[start of Passage provided]

Five of us are jammed into the cockpit of China’s latest manufacturing feat. We’re on the outskirts of Shanghai, inside a gleaming factory of the state-owned Commercial Aircraft Corp. of China, known as Comac. Two security guards patrol the sprawling assembly area below and keep an eye on us visitors wearing white laboratory coats. I’ve already been admonished for trying to sneak a coffee onto the floor.
There are two types of airplane here. One is a small regional jet called the ARJ21. The other is the one we’re inside. Named the C919, it’s the kind of large jetliner you would fly in from Atlanta to New York. “The better one!” says a public relations man, one of four Comac employees huddled in the cockpit the size of a small car.
Inside, the men pull down bright-green glass displays. They wiggle a joystick. Instruments are examined. Someone points out the plane’s similarities to an Airbus jetliner, and the group begins talking about China’s one day joining the aviation industry’s elite players, Airbus and rival Boeing. They seem to be saying, “This is the plane that gets us there.”
Only after we walk down the stairway back onto the factory floor a few minutes later does the full reality settle in: We’re staring up at a life-size model plane made of plastic. The green displays aren’t real. The actual C919 is still being designed.
Comac is an aviation experiment on a scale the world has never seen. The five-year-old company aims to go from constructing model airplanes to producing commercial jetliners in less than a decade — in an industry that’s been dominated by Europe’s Airbus and America’s Boeing for so long that “duopoly” as a description seems to have shed any negative meaning.
Comac is a state-owned corporation that began in 2008 when China’s government combined a handful of aviation companies from the country’s previous failed efforts to build a successful jetliner. (Comac inherited the ARJ21, which was started years before by another company, in the deal.) The government pumped $3 billion into the new venture, promising much more, in a bid to overcome the country’s dependence on Boeing and Airbus, which control 70% of the world market.
News that China was entering an industry as nationalistic as aviation was less shocking than the rushed timeline it created for itself. Comac announced that its first jet, the C919 (the C refers to China, 9 sounds similar to a Chinese word meaning forever, and 19 is for 190 passengers), would compete against the world’s most popular jetliners, Boeing’s 737 and Airbus’s A320, and would hit the skies in just six years, in 2014.
“It’s a brazen attitude — going straight into the most popular market,” says Phil Seymour, president of the International Bureau of Aviation consulting firm, an adviser to the Western companies Comac has in its cross hairs. “I’m surprised because I thought they would have gone for one of the niche products to get credibility over 10 or 20 years.”
In some ways China has little choice but to get into aerospace. Airbus expects Chinese airline-passenger traffic to pass that of the U.S. by 2032 — already it’s the world’s second-largest market — and Boeing says the country will buy an additional 5,580 planes, valued at $780 billion, over the same time (nearly the number of commercial planes that exist in the U.S. today).
China, a country flush with $3.7 trillion in foreign-exchange reserves, would rather spend billions on the risky proposition of creating an airplane industry than continue sending billions in plane orders to the U.S. and France. “China has so much, they can spend $10 billion, then $10 billion, then $10 billion, and they’ve still got a bunch of money burning a hole in their pocket,” observes John Dowdy, who leads McKinsey’s aerospace and defense practice from London.

[end of Passage provided]
[start of Given data]

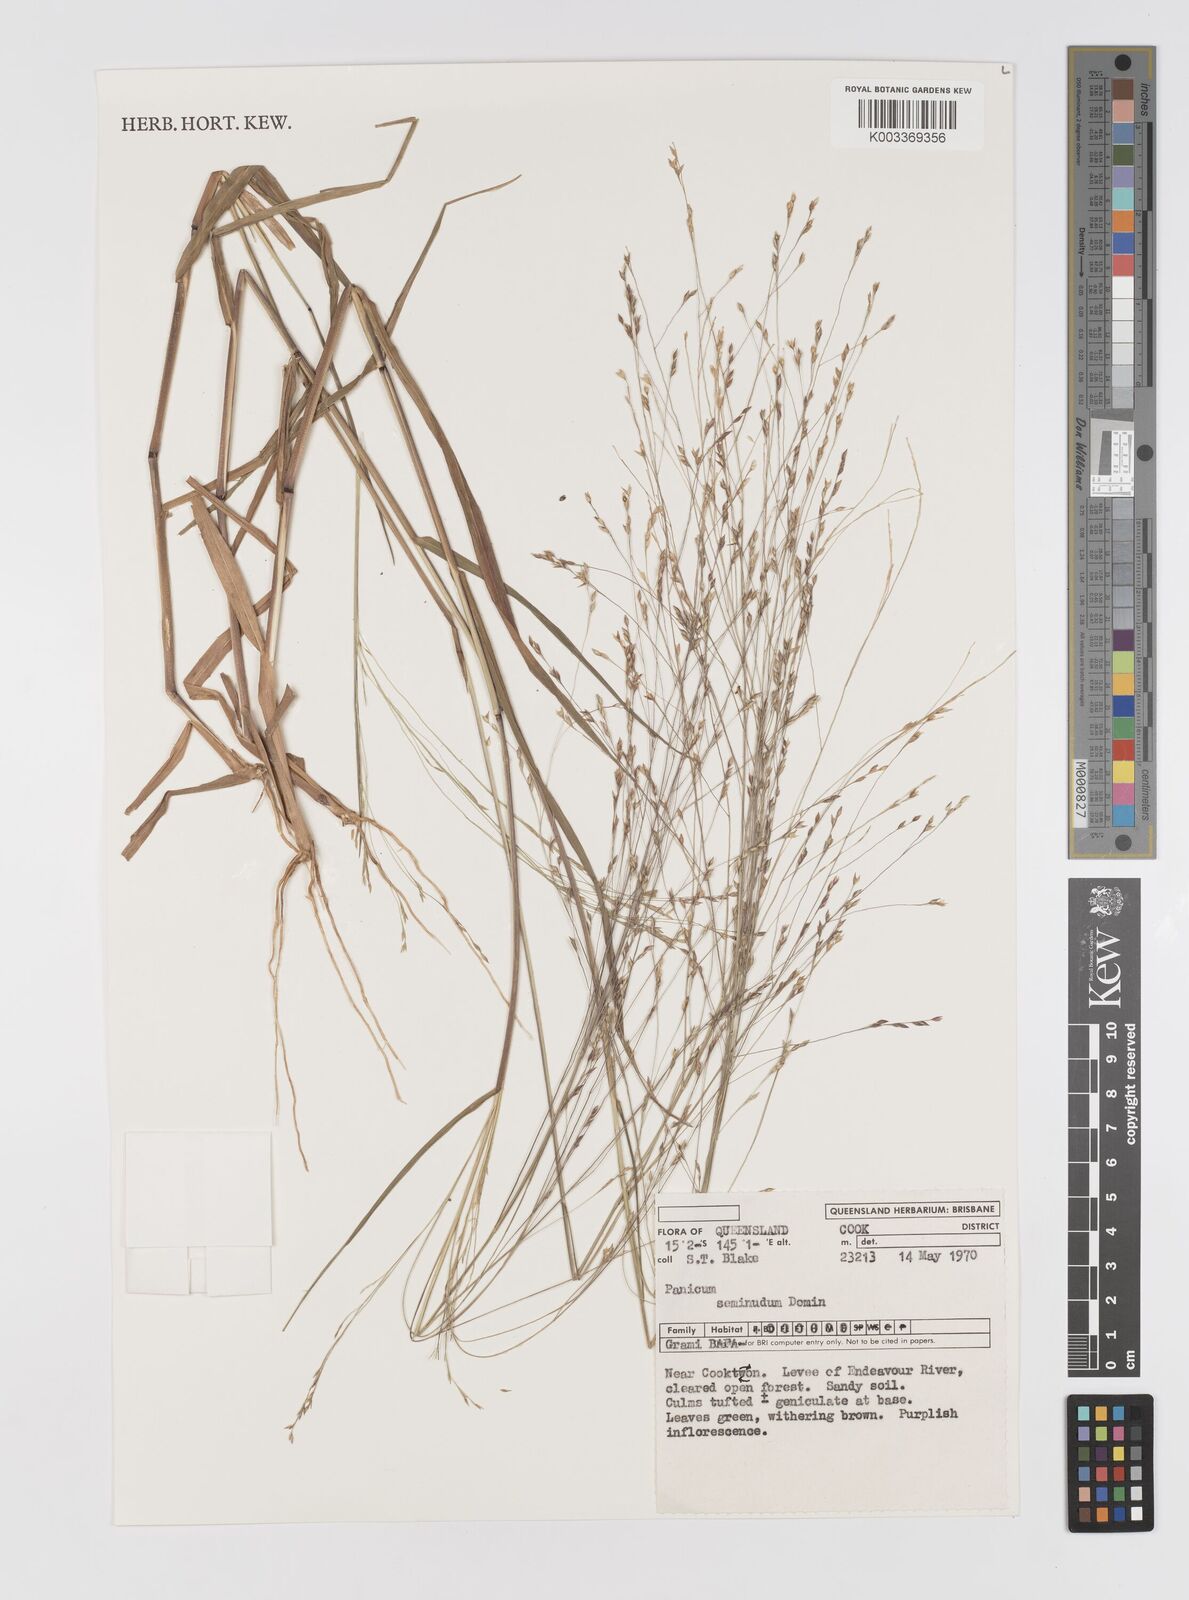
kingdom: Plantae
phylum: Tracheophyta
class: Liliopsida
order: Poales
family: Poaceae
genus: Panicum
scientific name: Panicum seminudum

[end of Given data]
[start of Given data]

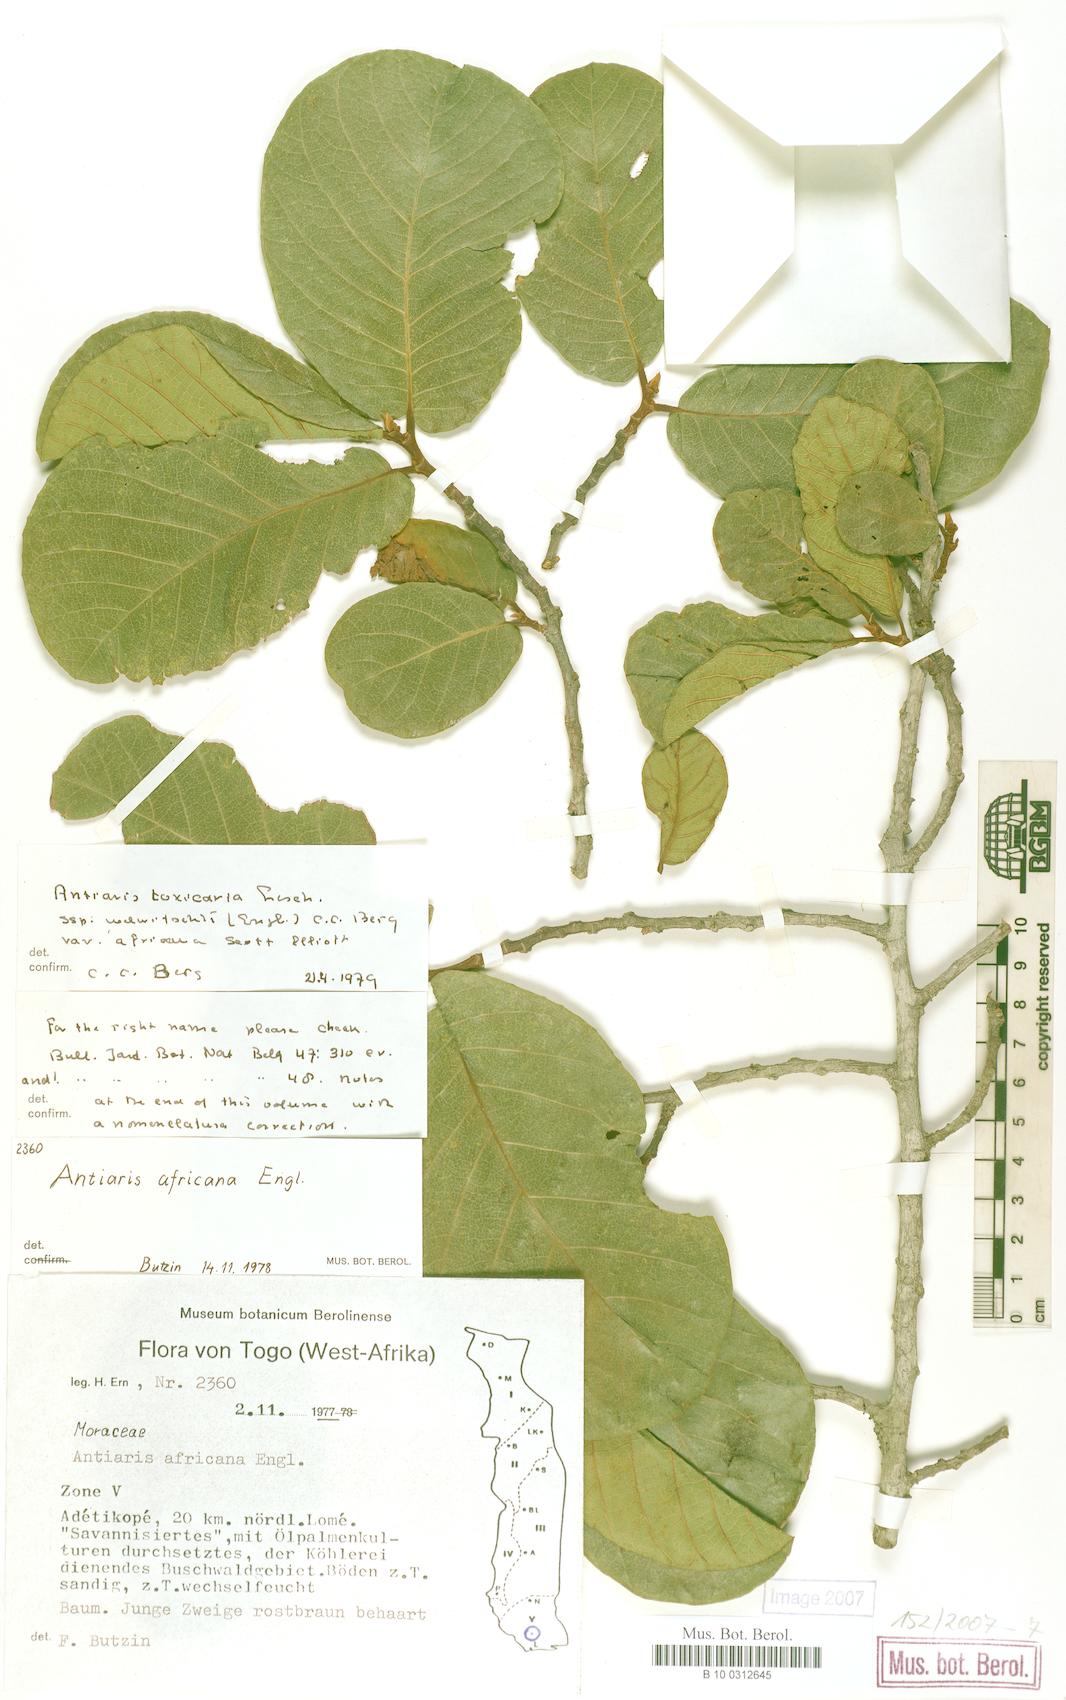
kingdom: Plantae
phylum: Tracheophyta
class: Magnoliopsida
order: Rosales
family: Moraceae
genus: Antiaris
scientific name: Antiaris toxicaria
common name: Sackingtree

[end of Given data]
[start of Given data]

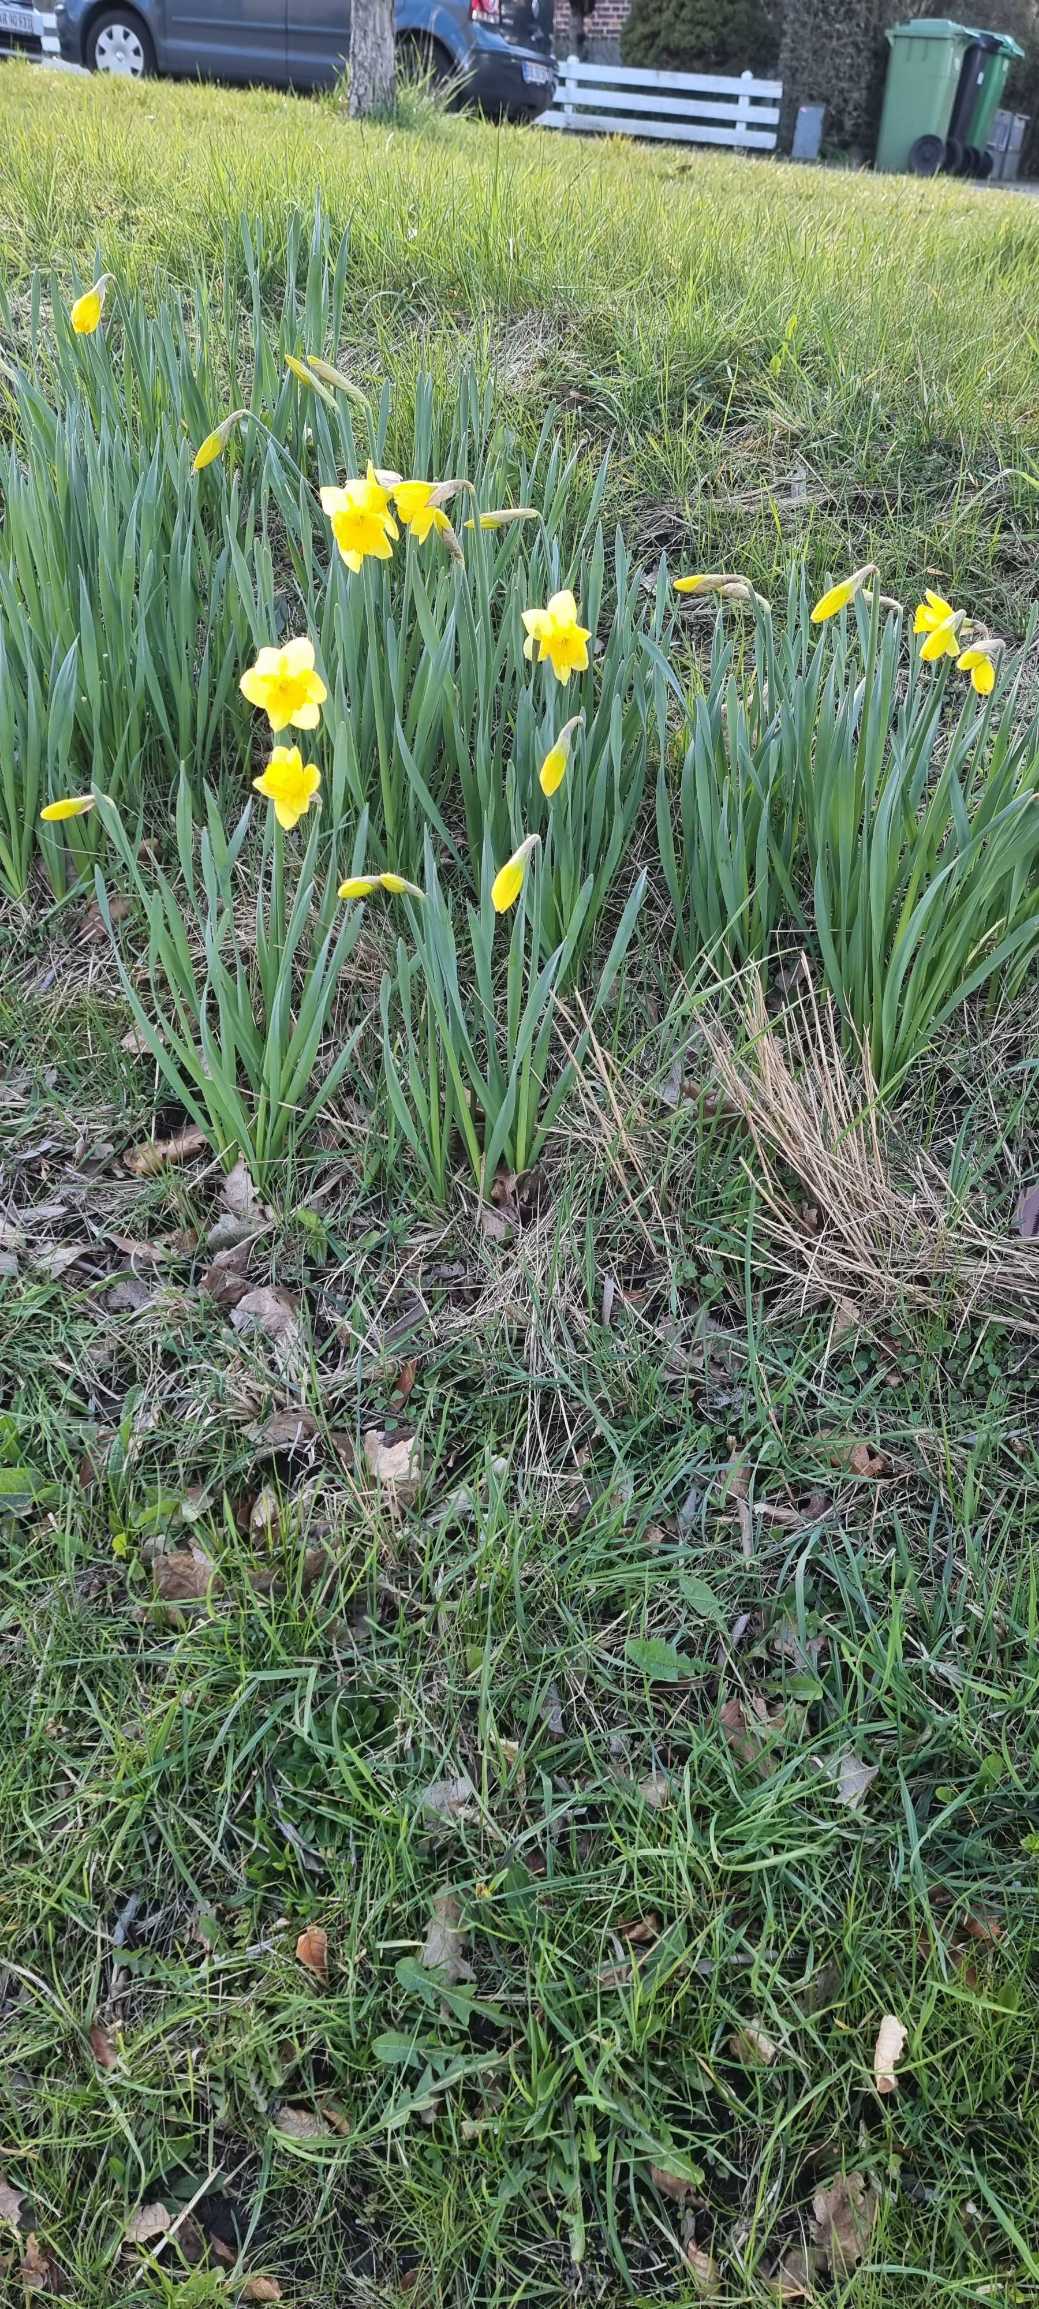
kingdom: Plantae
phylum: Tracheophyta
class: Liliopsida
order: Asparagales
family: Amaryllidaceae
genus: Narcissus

[end of Given data]

#### [Given instruction A]
Answer these from the article on Comac, one line each:
(i) What is the small regional jet in the Shanghai factory called?
(ii) How much money did the government put into the new venture?
(iii) What Chinese word does the 9 in C919 sound similar to?
#### [Given instruction B]
Please carry on the Comac article from its final paragraph.

#### [Exercise output A]
(i) The ARJ21.
(ii) $3 billion.
(iii) A Chinese word meaning forever.

#### [Exercise output B]
Aside from having mounds of cash, China does have more than a passing knowledge of airplanes; it’s been a key supplier of aircraft parts for years. Comac constructs a tail section of Boeing’s 737 called the horizontal stabilizer and makes cargo-door frames for the A320. China has also proved it can at least assemble planes: Ever since 2009, in the northern town of Tianjin, the Chinese have put together more than 130 A320s as part of a joint venture, although it hasn’t been involved in design.
But aerospace is a tricky business, and money and skills don’t guarantee success any more than following a soufflé recipe does. About 4 million parts go into a plane. Successful jetliners are judged by single-percentage-point differences in fuel efficiency. There’s no room for the design and manufacturing missteps that have plagued China in recent years, from tainted milk to high-speed train crashes and shoddily constructed schools.
About the only thing clear so far is that the Chinese have embarked on a costly and uncertain path. Comac is spending billions to develop planes that aren’t much different from its competitors’. It’s outsourcing the C919’s major components, just as Boeing did in its oft-delayed and criticized 787 Dreamliner project. Most of all, success in the airline business rarely goes as planned. As Seymour, the adviser, sums it up: “Either it will work out wonderfully or fail spectacularly.”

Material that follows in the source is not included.